RE: Do you have the right to be an atheist?
June 29, 2015 at 7:51 am
(This post was last modified: June 29, 2015 at 8:08 am by Alex K.)
(June 29, 2015 at 6:16 am)pool Wrote: Problem solved or did i miss something?
The problem is that with that definition of yours I might not be an atheist (or at least not a strong atheist), but it will be a completely misleading label because I am still a quite strong atheist with respect to the Gods promoted by the large religions, but that fact will be obscured by your needlessly loose definition.
I'll give you an example to drive home my point:
I'm claiming that have made the a fantastic discovery: there are very probably unicorns in my fridge, it's true! People will say I'm crazy, but they are fools, for it is completely unreasonable for anyone to be sceptical about me having a whole herd of unicorns in my fridge. Why?
The trick is that I have defined anything which has a somewhat pointy piece or edge as a unicorn. That's my definition, deal with it. Duh. Now I'm butthurt that the zoologists on Facebook ridicule me and don't accept my claim.

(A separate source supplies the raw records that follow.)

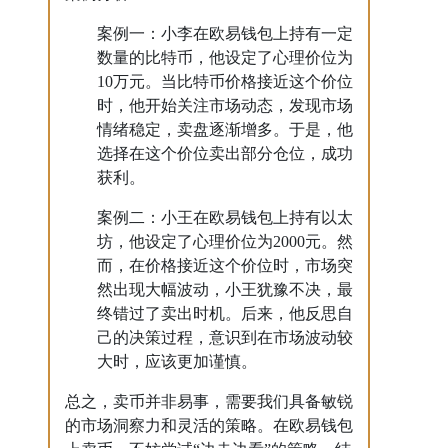
案例一：小李在欧易钱包上持有一定
数量的比特币，他设定了心理价位为
10万元。当比特币价格接近这个价位
时，他开始关注市场动态，发现市场
情绪稳定，卖盘逐渐增多。于是，他
选择在这个价位卖出部分仓位，成功
获利。
案例二：小王在欧易钱包上持有以太
坊，他设定了心理价位为2000元。然
而，在价格接近这个价位时，市场突
然出现大幅波动，小王犹豫不决，最
终错过了卖出时机。后来，他反思自
己的决策过程，意识到在市场波动较
大时，应该更加谨慎。
总之，卖币并非易事，需要我们具备敏锐
的市场洞察力和灵活的策略。在欧易钱包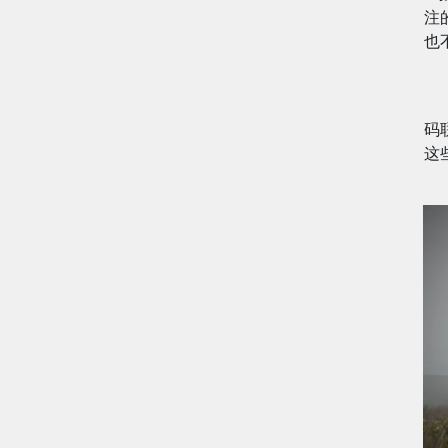
注
也
码
这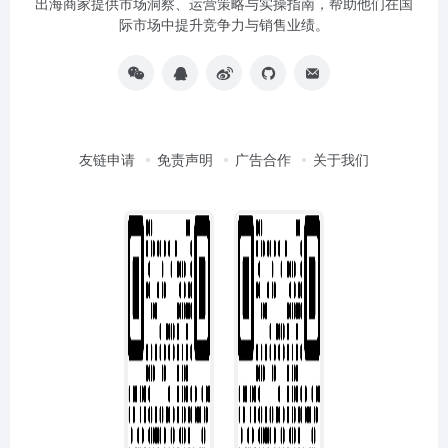
出海商家提供市场洞察、运营策略与实操指南，帮助他们在国
际市场中提升竞争力与销售业绩。
友链申请
免责声明
广告合作
关于我们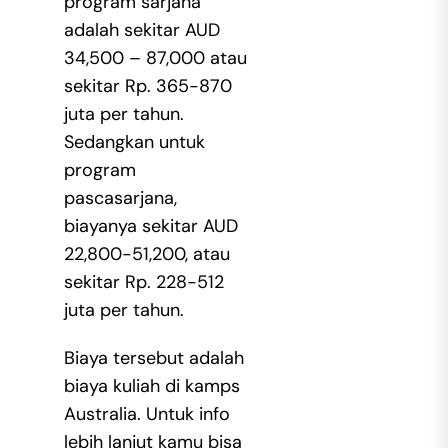
program sarjana
adalah sekitar AUD
34,500 – 87,000 atau
sekitar Rp. 365-870
juta per tahun.
Sedangkan untuk
program
pascasarjana,
biayanya sekitar AUD
22,800-51,200, atau
sekitar Rp. 228-512
juta per tahun.
Biaya tersebut adalah
biaya kuliah di kamps
Australia. Untuk info
lebih lanjut kamu bisa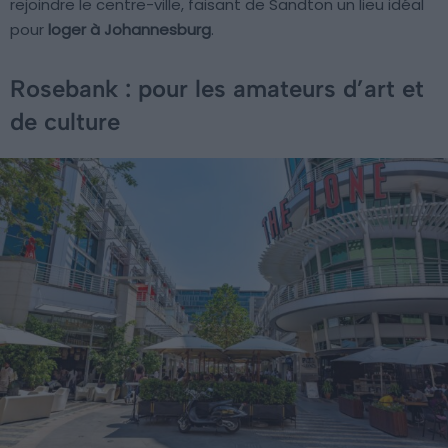
rejoindre le centre-ville, faisant de Sandton un lieu idéal
pour
loger à Johannesburg
.
Rosebank : pour les amateurs d’art et
de culture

Redefining words to become so general that they are useless for a specific application, and then insisting on using them for that application, is idiotic. In our case here, the application roughly is to express our lack of belief in the most common theistic propositions as they are held by religious theism in a wider sense. You are changing definitions of the words God and atheism until this demarcation is impossible because of bad definitions. That accomplishes nothing except deliberate obscurantism.
The fool hath said in his heart, There is a God. They are corrupt, they have done abominable works, there is none that doeth good.